*** Opening of Source data ***

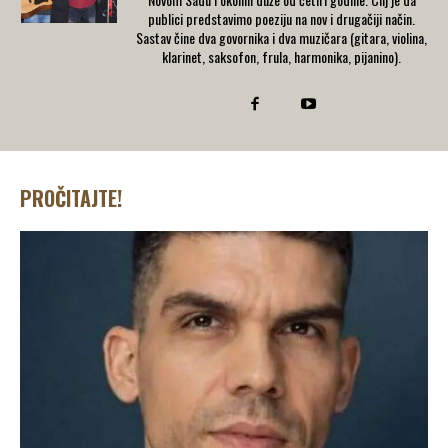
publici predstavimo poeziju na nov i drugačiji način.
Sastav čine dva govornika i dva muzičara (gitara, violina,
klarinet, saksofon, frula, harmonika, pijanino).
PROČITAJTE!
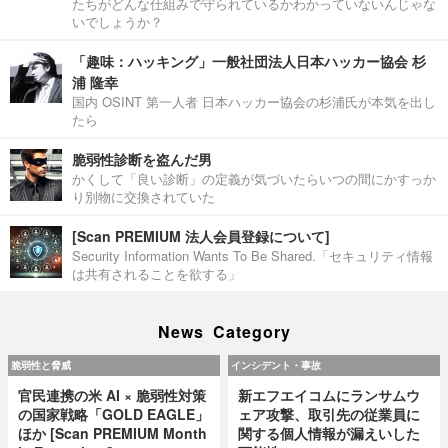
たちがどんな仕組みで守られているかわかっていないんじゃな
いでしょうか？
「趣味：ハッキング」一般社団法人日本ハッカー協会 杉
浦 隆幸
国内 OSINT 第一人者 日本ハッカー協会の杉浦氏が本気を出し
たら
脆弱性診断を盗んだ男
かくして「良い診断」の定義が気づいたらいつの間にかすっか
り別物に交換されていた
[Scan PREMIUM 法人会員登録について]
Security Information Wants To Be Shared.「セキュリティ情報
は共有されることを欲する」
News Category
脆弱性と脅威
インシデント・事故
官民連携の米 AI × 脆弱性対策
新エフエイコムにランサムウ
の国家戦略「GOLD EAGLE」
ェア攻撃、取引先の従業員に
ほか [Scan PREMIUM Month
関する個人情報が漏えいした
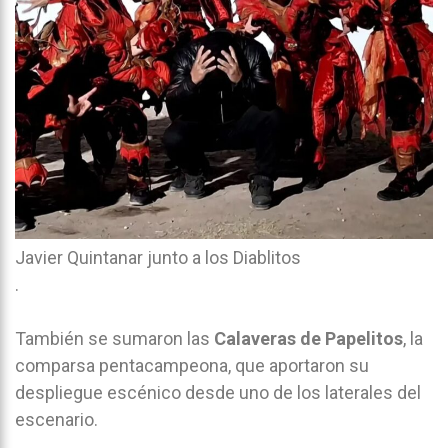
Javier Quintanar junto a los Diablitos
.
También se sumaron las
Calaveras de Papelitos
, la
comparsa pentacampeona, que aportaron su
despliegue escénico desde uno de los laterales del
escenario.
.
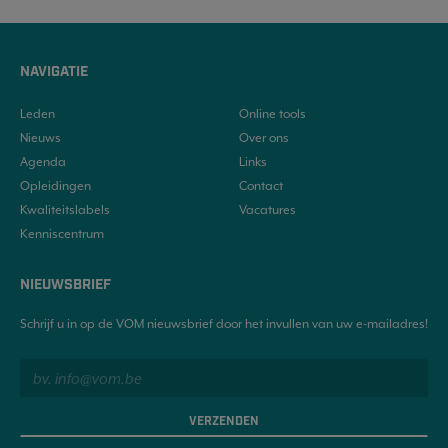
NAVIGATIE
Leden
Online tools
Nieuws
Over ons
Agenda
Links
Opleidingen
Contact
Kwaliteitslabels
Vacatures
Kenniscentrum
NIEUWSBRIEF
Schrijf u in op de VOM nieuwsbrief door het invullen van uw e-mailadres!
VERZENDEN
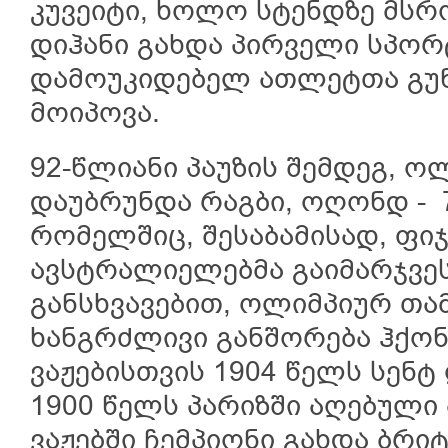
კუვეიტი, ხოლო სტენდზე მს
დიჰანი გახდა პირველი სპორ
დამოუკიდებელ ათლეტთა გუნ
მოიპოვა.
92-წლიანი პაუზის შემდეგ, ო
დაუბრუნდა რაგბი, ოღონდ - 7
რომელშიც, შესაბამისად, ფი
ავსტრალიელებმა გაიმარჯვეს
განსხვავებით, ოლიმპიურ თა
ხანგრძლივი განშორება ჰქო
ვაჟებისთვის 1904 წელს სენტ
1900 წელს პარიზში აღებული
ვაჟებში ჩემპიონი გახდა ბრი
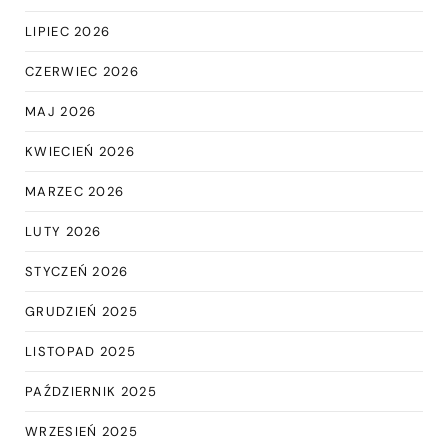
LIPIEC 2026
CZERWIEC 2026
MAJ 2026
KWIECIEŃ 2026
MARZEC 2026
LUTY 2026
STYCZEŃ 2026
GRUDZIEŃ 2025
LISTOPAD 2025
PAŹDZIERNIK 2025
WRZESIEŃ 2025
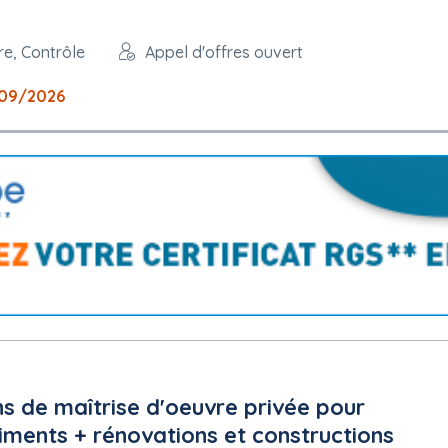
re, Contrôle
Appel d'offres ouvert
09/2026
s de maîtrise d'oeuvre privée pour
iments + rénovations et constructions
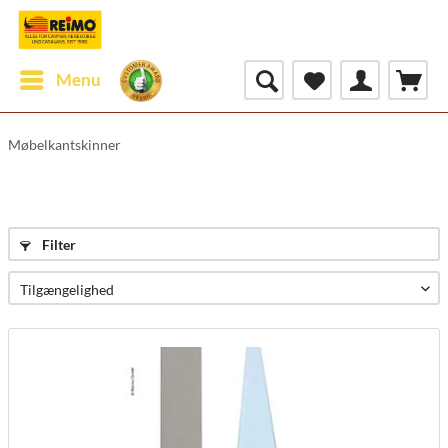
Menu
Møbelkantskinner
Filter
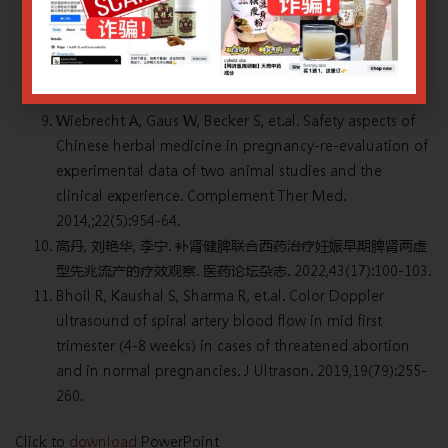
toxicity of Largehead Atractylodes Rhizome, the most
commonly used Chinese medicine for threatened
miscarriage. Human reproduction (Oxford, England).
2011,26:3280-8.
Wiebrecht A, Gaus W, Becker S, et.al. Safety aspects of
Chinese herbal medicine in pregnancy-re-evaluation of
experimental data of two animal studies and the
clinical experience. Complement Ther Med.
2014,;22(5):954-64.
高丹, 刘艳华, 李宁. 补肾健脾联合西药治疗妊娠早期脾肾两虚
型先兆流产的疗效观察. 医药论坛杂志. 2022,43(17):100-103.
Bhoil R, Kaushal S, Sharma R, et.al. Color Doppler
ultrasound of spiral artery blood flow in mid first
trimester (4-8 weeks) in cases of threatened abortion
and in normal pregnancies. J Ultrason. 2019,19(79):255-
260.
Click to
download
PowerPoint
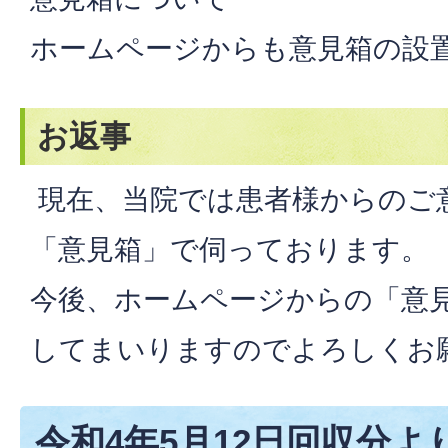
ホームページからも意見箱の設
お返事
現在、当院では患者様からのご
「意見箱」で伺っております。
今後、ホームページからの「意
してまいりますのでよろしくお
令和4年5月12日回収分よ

*** Close of Source data ***

▶ **What to do**
Since pictures are not part of the copy, set down only the remaining data exactly.

▶ **Exercise answer**
publici predstavimo poeziju na nov i drugačiji način.
Sastav čine dva govornika i dva muzičara (gitara, violina,
klarinet, saksofon, frula, harmonika, pijanino).
PROČITAJTE!
たちがどんな仕組みで守られているかわかっていないんじゃな
いでしょうか？
「趣味：ハッキング」一般社団法人日本ハッカー協会 杉
浦 隆幸
国内 OSINT 第一人者 日本ハッカー協会の杉浦氏が本気を出し
たら
脆弱性診断を盗んだ男
かくして「良い診断」の定義が気づいたらいつの間にかすっか
り別物に交換されていた
[Scan PREMIUM 法人会員登録について]
Security Information Wants To Be Shared.「セキュリティ情報
は共有されることを欲する」
News Category
脆弱性と脅威
インシデント・事故
官民連携の米 AI × 脆弱性対策
新エフエイコムにランサムウ
の国家戦略「GOLD EAGLE」
ェア攻撃、取引先の従業員に
ほか [Scan PREMIUM Month
関する個人情報が漏えいした
Javier Quintanar junto a los Diablitos
.
También se sumaron las
Calaveras de Papelitos
, la
comparsa pentacampeona, que aportaron su
despliegue escénico desde uno de los laterales del
escenario.
.
NAVIGATIE
Leden
Online tools
Nieuws
Over ons
Agenda
Links
Opleidingen
Contact
Kwaliteitslabels
Vacatures
Kenniscentrum
NIEUWSBRIEF
Schrijf u in op de VOM nieuwsbrief door het invullen van uw e-mailadres!
VERZENDEN
კუვეიტი, ხოლო სტენდზე მს
დიჰანი გახდა პირველი სპორ
დამოუკიდებელ ათლეტთა გუნ
მოიპოვა.
92-წლიანი პაუზის შემდეგ, ო
დაუბრუნდა რაგბი, ოღონდ - 7
რომელშიც, შესაბამისად, ფი
ავსტრალიელებმა გაიმარჯვეს
განსხვავებით, ოლიმპიურ თა
ხანგრძლივი განშორება ჰქო
ვაჟებისთვის 1904 წელს სენტ
1900 წელს პარიზში აღებული
ვაჟებში ჩემპიონი გახდა ბრი
LIPIEC 2026
CZERWIEC 2026
MAJ 2026
KWIECIEŃ 2026
MARZEC 2026
LUTY 2026
STYCZEŃ 2026
GRUDZIEŃ 2025
LISTOPAD 2025
PAŹDZIERNIK 2025
WRZESIEŃ 2025
re, Contrôle
Appel d'offres ouvert
09/2026
s de maîtrise d'oeuvre privée pour
iments + rénovations et constructions
Menu
Møbelkantskinner
Filter
toxicity of Largehead Atractylodes Rhizome, the most
commonly used Chinese medicine for threatened
miscarriage. Human reproduction (Oxford, England).
2011,26:3280-8.
Wiebrecht A, Gaus W, Becker S, et.al. Safety aspects of
Chinese herbal medicine in pregnancy-re-evaluation of
experimental data of two animal studies and the
clinical experience. Complement Ther Med.
2014,;22(5):954-64.
高丹, 刘艳华, 李宁. 补肾健脾联合西药治疗妊娠早期脾肾两虚
型先兆流产的疗效观察. 医药论坛杂志. 2022,43(17):100-103.
Bhoil R, Kaushal S, Sharma R, et.al. Color Doppler
ultrasound of spiral artery blood flow in mid first
trimester (4-8 weeks) in cases of threatened abortion
and in normal pregnancies. J Ultrason. 2019,19(79):255-
260.
Click to
download
PowerPoint
ホームページからも意見箱の設
お返事
現在、当院では患者様からのご
「意見箱」で伺っております。
今後、ホームページからの「意
してまいりますのでよろしくお
令和4年5月12日回収分よ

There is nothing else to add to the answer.